= Kochere =

Kochere is one of the woredas in the Southern Nations, Nationalities, and Peoples' Region of Ethiopia. Part of the Gedeo Zone, Kochere is bordered on the east by Gedeb, on the southwest by the Oromia Region, and on the north by Yirgachefe. Towns in Kochere include Fisehagenet and Chelelektu. Gedeb woreda was separated from Kochere.

According to a 2004 report, Kochere had 34 kilometers of asphalt road, 13 kilometers of all-weather roads and 18 kilometers of dry-weather roads, for an average road density of 129 kilometers per 1000 square kilometers.

== Demographics ==
Based on the 2007 Census conducted by the CSA, this woreda has a total population of 130,486, of whom 64,703 are men and 65,783 women; 10,606 or 8.13% of its population are urban dwellers. The majority of the inhabitants were Protestants, with 78.25% of the population reporting that belief, 8.04% practiced Ethiopian Orthodox Christianity, 7.33% observed traditional religions, 1.72% were Catholic, and 1.36% were Muslim.

In the 1994 Census this woreda had a population of 160,246, of whom 79,807 were men and 80,439 women; 11,265 or 7.03% of its population were urban dwellers.
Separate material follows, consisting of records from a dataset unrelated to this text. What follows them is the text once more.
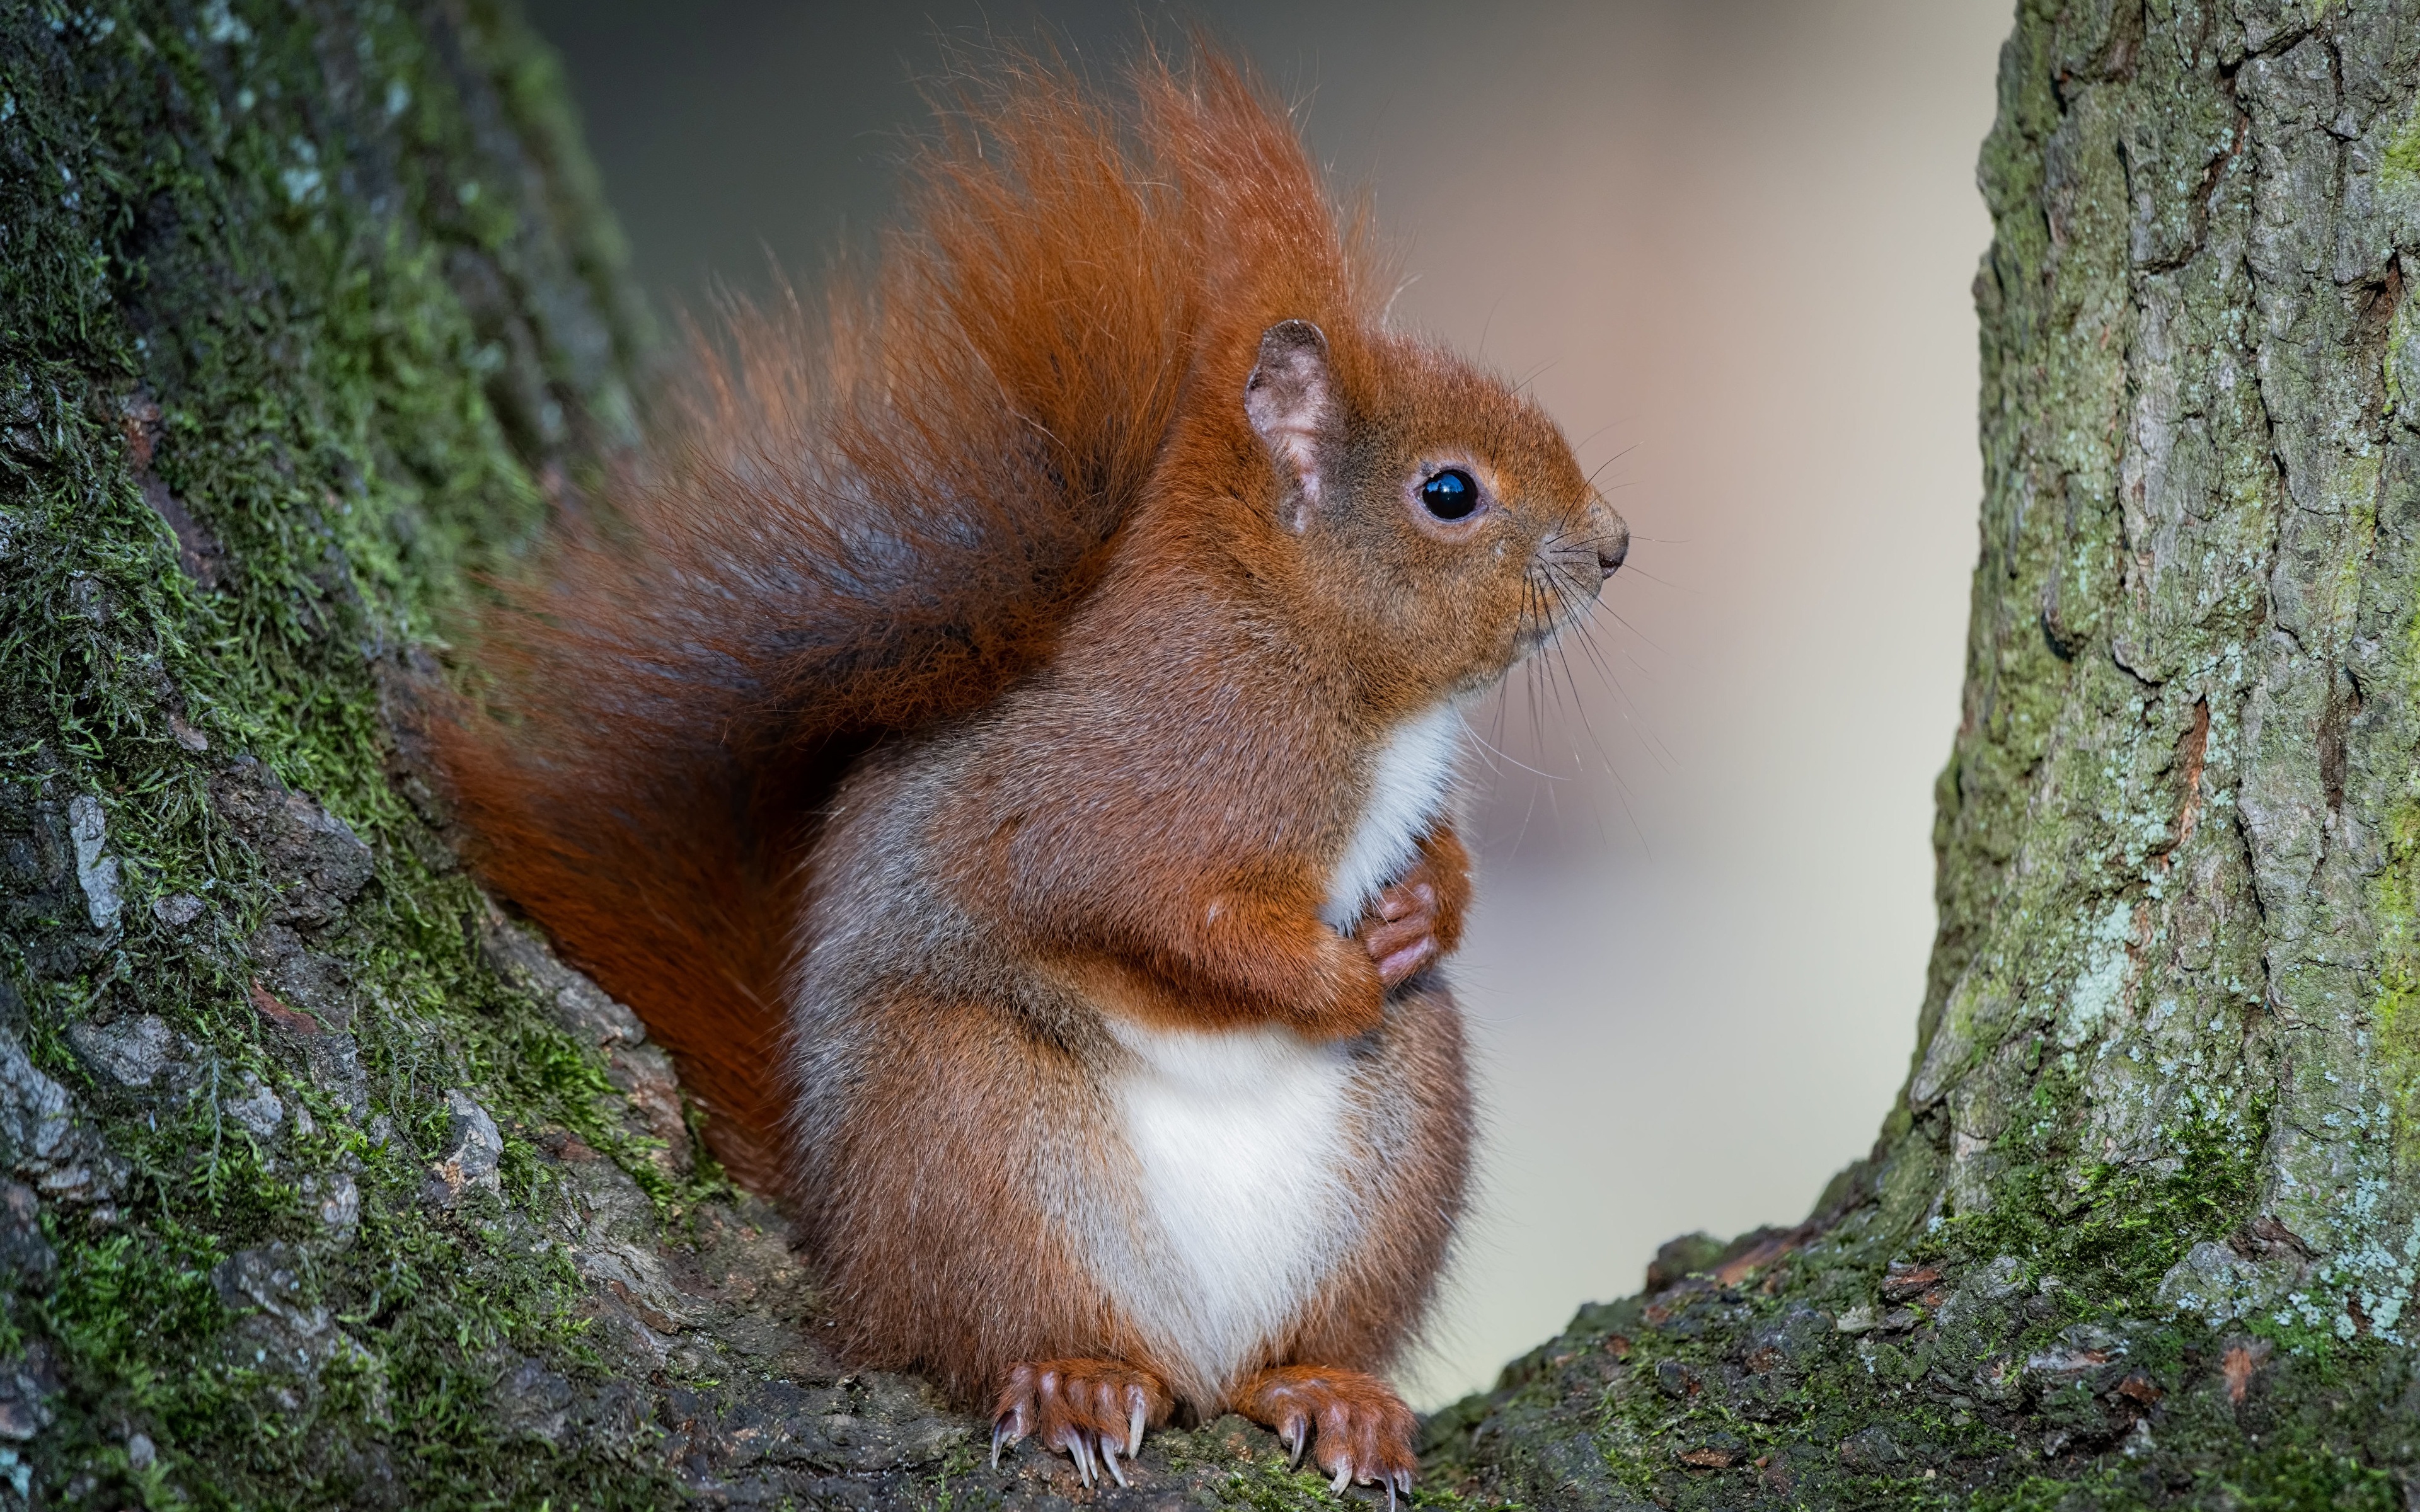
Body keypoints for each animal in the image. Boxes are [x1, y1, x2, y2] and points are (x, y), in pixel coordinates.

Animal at [434, 46, 1625, 1498]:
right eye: (1448, 493)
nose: (1617, 544)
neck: (1340, 675)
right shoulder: (1147, 777)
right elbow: (1145, 906)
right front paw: (1335, 974)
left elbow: (1435, 858)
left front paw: (1423, 915)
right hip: (974, 1131)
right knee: (1001, 1329)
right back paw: (1077, 1379)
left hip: (1400, 1135)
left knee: (1284, 1347)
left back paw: (1331, 1392)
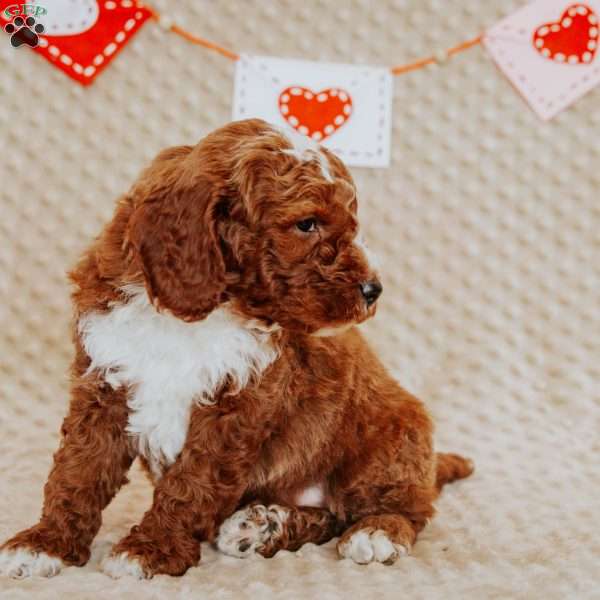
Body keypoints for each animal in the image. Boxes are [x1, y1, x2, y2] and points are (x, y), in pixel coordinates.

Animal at [0, 119, 474, 580]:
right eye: (307, 224)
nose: (374, 290)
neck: (195, 315)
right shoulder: (103, 384)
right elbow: (77, 470)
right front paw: (45, 541)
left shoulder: (236, 410)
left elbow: (190, 482)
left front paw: (150, 549)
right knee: (329, 516)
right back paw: (260, 526)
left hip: (392, 437)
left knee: (404, 508)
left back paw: (374, 531)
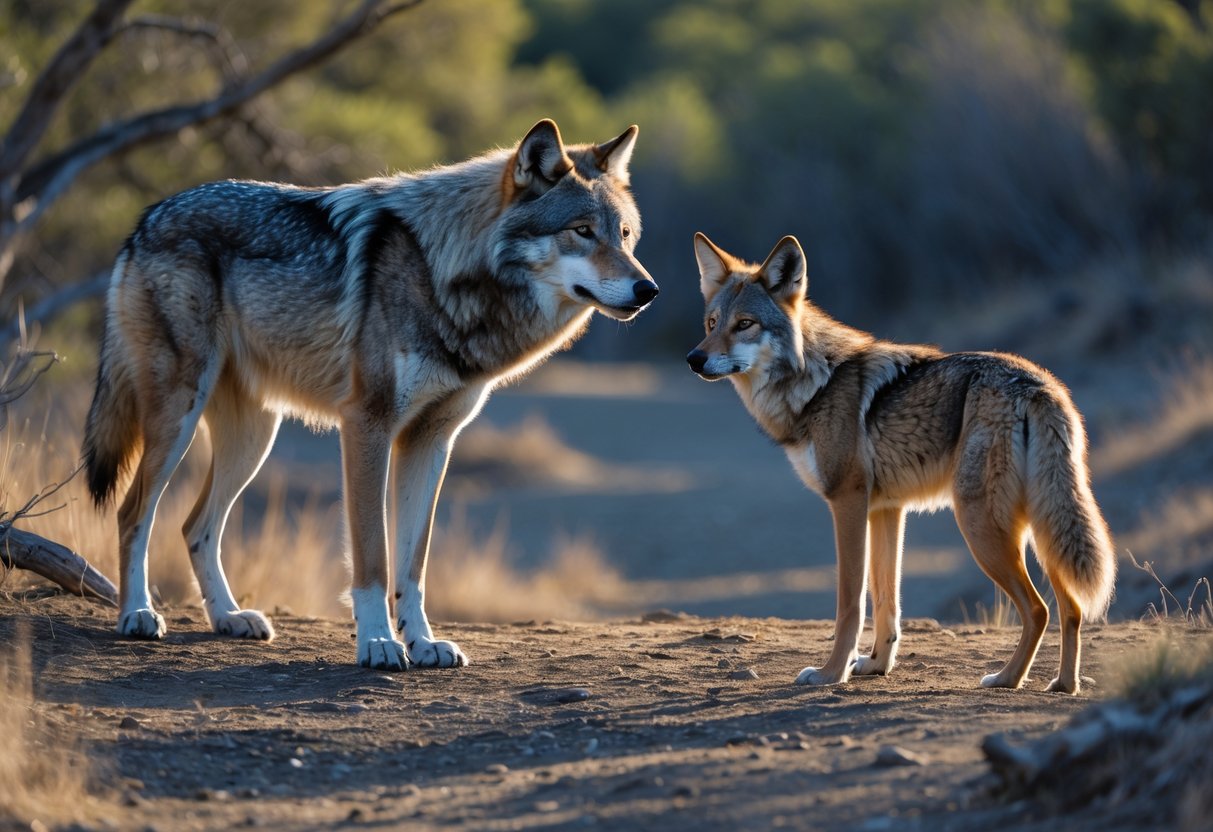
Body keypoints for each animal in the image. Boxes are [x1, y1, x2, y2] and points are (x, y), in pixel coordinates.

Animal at [82, 119, 658, 671]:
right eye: (582, 231)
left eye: (626, 235)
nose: (648, 290)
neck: (440, 273)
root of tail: (146, 218)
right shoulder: (367, 426)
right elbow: (374, 558)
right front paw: (379, 643)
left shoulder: (431, 441)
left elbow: (413, 565)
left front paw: (423, 644)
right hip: (179, 418)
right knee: (133, 512)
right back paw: (137, 614)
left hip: (254, 439)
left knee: (195, 525)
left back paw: (228, 618)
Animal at [687, 233, 1115, 694]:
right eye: (712, 323)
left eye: (745, 324)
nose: (694, 358)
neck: (814, 383)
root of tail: (1038, 384)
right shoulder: (887, 509)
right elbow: (886, 602)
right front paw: (875, 665)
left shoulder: (848, 502)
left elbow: (851, 603)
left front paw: (831, 673)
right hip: (1039, 530)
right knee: (1071, 608)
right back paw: (1064, 685)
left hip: (982, 526)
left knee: (1039, 609)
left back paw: (1007, 678)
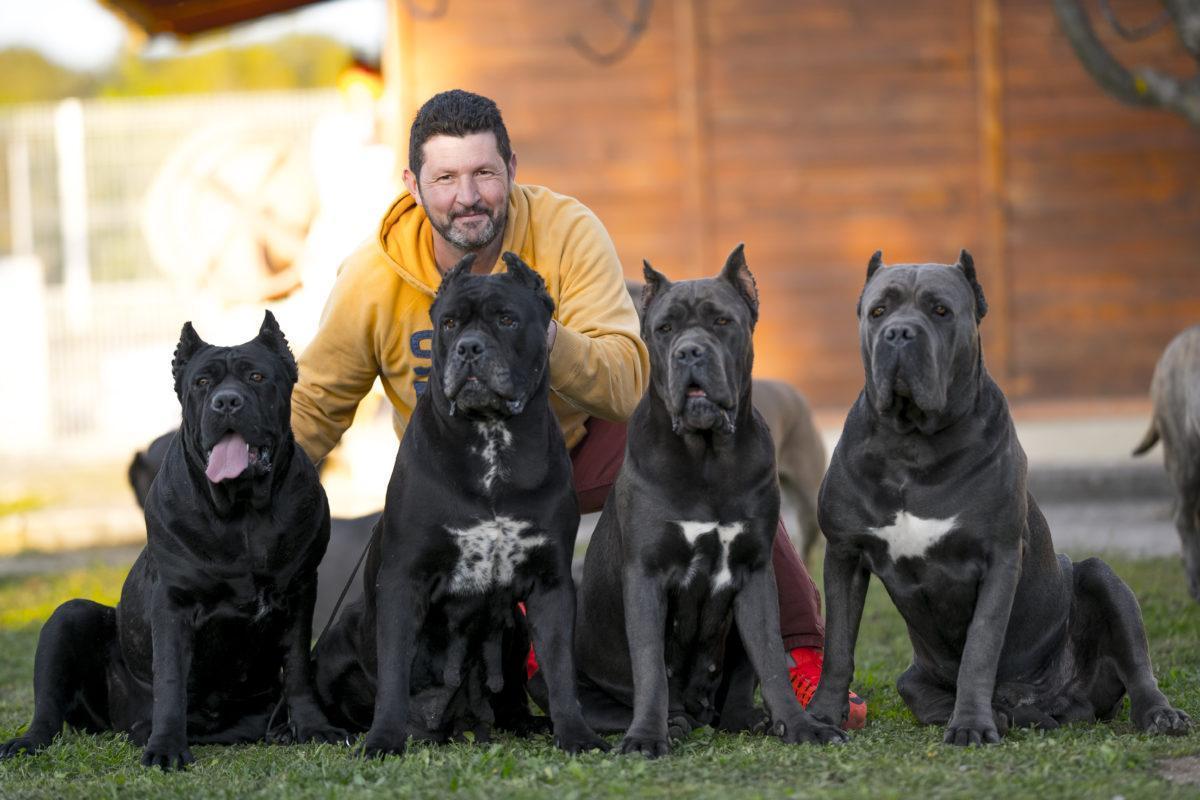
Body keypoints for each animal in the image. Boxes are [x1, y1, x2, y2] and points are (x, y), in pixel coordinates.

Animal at [0, 311, 348, 767]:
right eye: (202, 383)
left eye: (256, 377)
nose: (227, 402)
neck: (242, 513)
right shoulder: (173, 602)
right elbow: (169, 678)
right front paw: (166, 746)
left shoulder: (300, 590)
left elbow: (298, 669)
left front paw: (312, 727)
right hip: (68, 617)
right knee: (48, 709)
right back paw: (36, 740)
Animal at [312, 253, 604, 762]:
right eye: (448, 323)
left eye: (507, 319)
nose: (469, 348)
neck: (491, 440)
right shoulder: (403, 579)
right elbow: (393, 674)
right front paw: (382, 740)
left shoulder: (550, 584)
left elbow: (561, 671)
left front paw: (577, 735)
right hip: (334, 643)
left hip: (515, 628)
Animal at [571, 247, 844, 762]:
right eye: (664, 329)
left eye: (721, 321)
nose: (690, 352)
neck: (707, 457)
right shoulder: (646, 576)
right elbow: (650, 668)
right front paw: (646, 736)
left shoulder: (755, 573)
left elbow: (770, 660)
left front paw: (801, 726)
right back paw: (672, 722)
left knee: (737, 689)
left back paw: (746, 719)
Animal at [806, 250, 1190, 743]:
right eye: (878, 312)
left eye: (940, 310)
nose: (899, 333)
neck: (913, 445)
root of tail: (1046, 698)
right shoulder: (844, 554)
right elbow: (838, 646)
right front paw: (820, 717)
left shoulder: (999, 558)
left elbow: (980, 647)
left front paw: (970, 725)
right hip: (913, 677)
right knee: (924, 692)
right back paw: (1009, 715)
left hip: (1102, 578)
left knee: (1138, 668)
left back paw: (1159, 714)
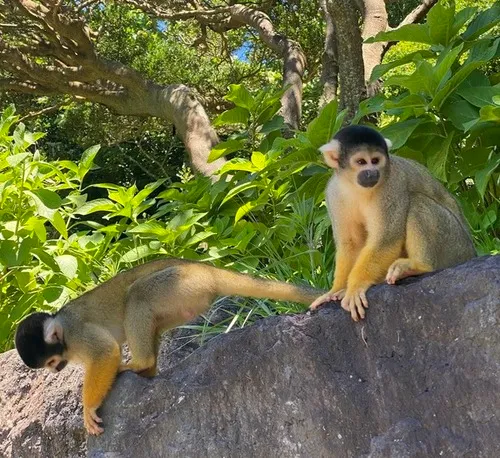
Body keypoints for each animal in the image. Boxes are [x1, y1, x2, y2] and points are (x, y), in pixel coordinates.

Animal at [15, 260, 324, 434]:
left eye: (51, 363)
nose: (55, 372)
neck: (65, 337)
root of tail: (203, 267)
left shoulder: (78, 334)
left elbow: (105, 352)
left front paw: (88, 408)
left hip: (178, 282)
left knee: (138, 295)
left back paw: (140, 363)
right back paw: (148, 369)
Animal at [308, 123, 476, 320]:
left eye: (375, 160)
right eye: (361, 162)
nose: (372, 173)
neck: (355, 186)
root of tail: (472, 253)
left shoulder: (392, 184)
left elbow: (386, 239)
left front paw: (355, 287)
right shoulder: (333, 192)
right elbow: (351, 243)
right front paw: (336, 291)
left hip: (456, 246)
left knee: (417, 201)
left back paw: (420, 266)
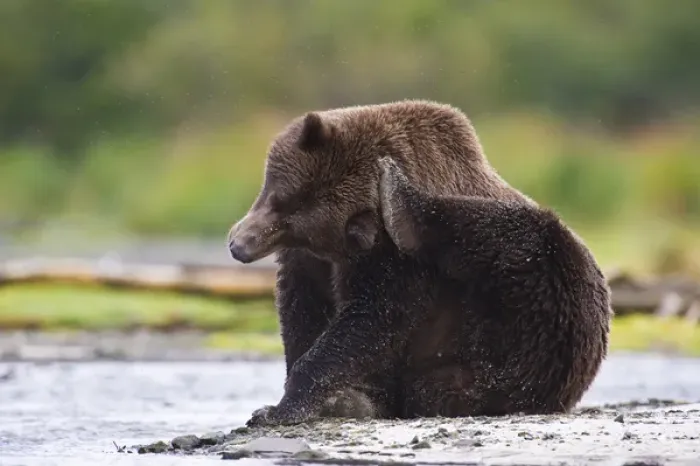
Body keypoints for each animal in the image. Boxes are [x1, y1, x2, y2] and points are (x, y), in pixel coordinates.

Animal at [227, 99, 559, 426]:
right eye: (276, 198)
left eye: (289, 224)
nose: (240, 246)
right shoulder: (310, 262)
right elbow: (301, 307)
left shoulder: (394, 257)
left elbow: (370, 321)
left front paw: (284, 407)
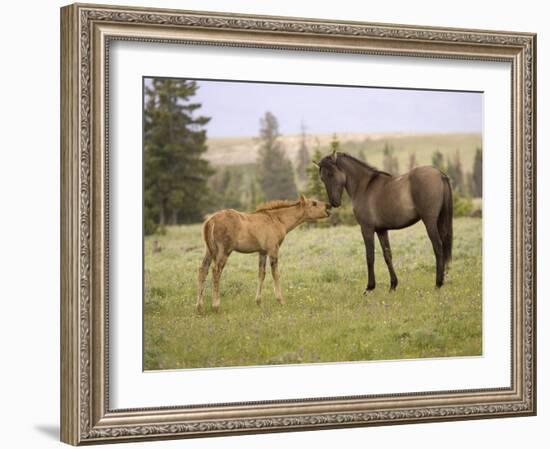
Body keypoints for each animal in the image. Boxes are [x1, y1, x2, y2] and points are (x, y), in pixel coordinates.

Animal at [320, 150, 452, 290]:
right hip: (440, 221)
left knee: (438, 247)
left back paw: (438, 283)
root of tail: (440, 174)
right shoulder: (381, 230)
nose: (334, 202)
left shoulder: (366, 229)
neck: (364, 186)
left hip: (430, 222)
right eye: (322, 178)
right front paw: (393, 285)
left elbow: (370, 256)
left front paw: (370, 287)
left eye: (331, 174)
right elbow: (387, 255)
The three largest ethnic groups reported in Kochere were the Gedeo (84.05%), the Oromo (11.35%), and the Amhara (2.62%); all other ethnic groups made up 1.98% of the population. Gedeo is spoken as a first language by 84.93%, 10.74% spoke Oromiffa, and 3.77% spoke Amharic; the remaining 0.56% spoke all other primary languages reported. 47.57% of the population said they were Protestants, 26.05% observed traditional religions, 16.45% practiced Ethiopian Orthodox Christianity, 3.21% were Catholic and 1.51% were Muslim.